## PROBLEM DESCRIPTION
Find the lines in the records that carry the word "should". Copy each one.
Top of SUPPLIED RECORDS
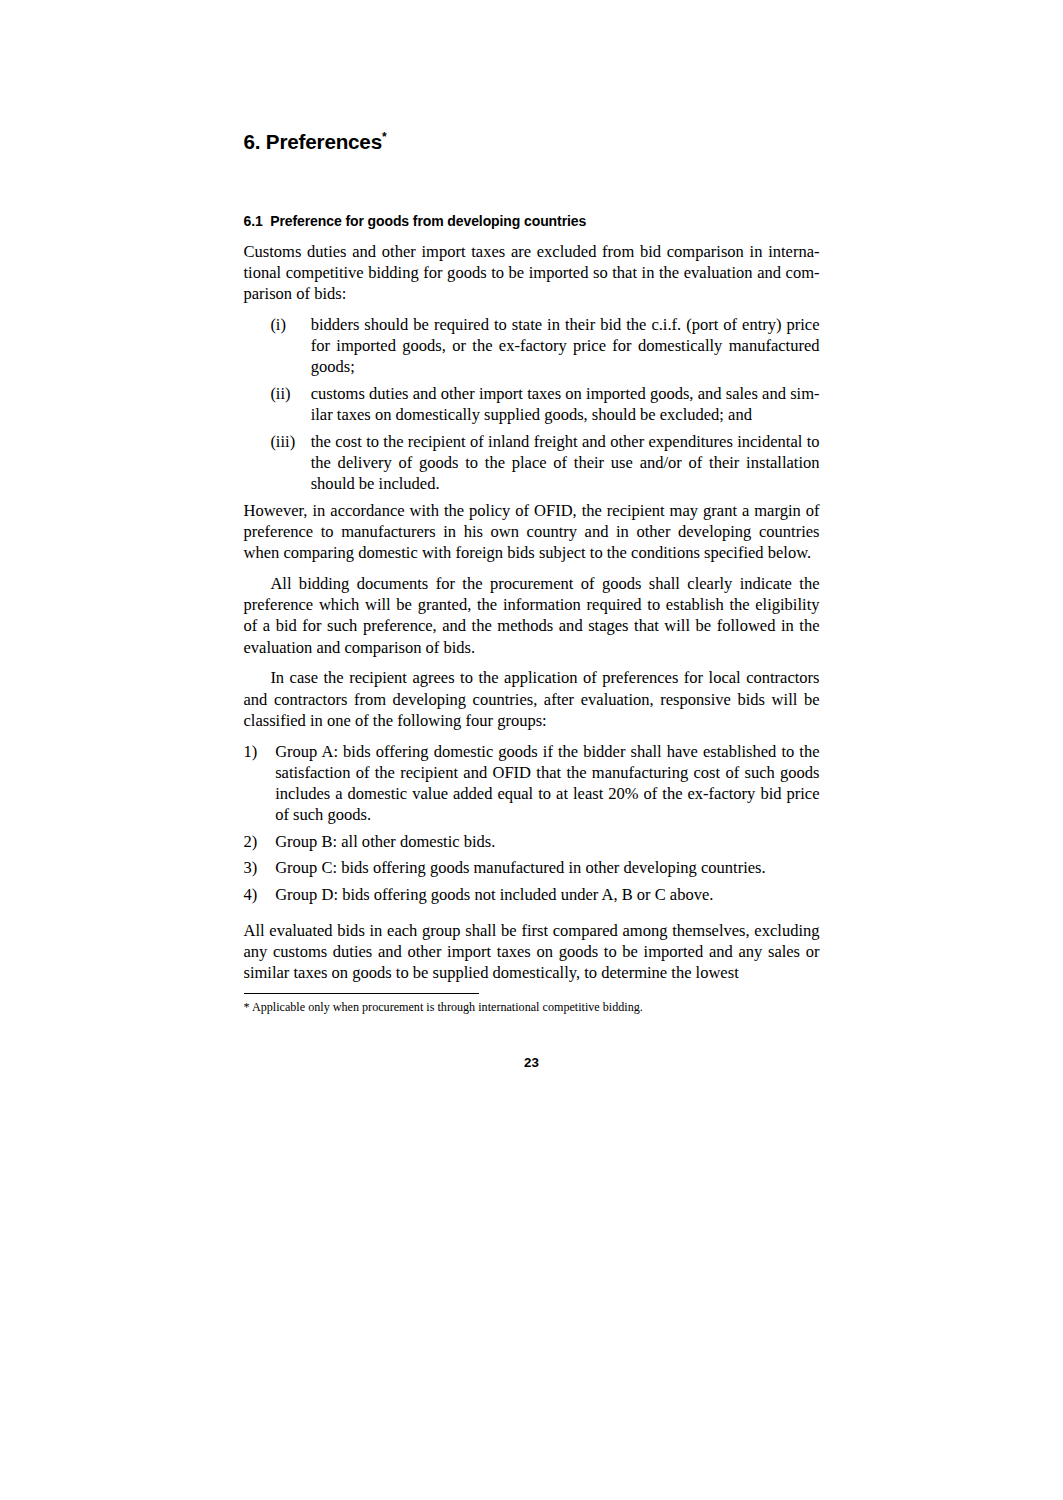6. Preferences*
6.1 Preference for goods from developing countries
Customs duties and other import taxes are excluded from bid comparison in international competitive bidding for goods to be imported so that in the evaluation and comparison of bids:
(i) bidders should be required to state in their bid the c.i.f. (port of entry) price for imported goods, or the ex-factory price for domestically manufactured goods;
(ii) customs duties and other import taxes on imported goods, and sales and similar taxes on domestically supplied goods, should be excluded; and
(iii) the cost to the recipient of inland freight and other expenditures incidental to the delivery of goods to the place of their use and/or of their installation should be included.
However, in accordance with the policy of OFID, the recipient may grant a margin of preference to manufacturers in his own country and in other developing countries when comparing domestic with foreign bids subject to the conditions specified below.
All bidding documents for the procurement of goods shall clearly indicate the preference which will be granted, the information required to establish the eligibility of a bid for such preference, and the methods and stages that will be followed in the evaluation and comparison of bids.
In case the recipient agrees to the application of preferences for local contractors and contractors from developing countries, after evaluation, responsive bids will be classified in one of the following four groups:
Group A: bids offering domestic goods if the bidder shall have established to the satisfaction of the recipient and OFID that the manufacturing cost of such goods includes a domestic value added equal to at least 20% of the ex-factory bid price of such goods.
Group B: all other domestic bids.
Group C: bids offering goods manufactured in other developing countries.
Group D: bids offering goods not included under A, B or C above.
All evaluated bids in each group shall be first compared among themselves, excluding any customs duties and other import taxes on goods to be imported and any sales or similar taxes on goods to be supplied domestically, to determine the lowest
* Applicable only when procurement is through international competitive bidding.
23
Bottom of SUPPLIED RECORDS
## WRITTEN ANSWER
(i) bidders should be required to state in their bid the c.i.f. (port of entry) price for imported goods, or the ex-factory price for domestically manufactured goods;
(ii) customs duties and other import taxes on imported goods, and sales and similar taxes on domestically supplied goods, should be excluded; and
(iii) the cost to the recipient of inland freight and other expenditures incidental to the delivery of goods to the place of their use and/or of their installation should be included.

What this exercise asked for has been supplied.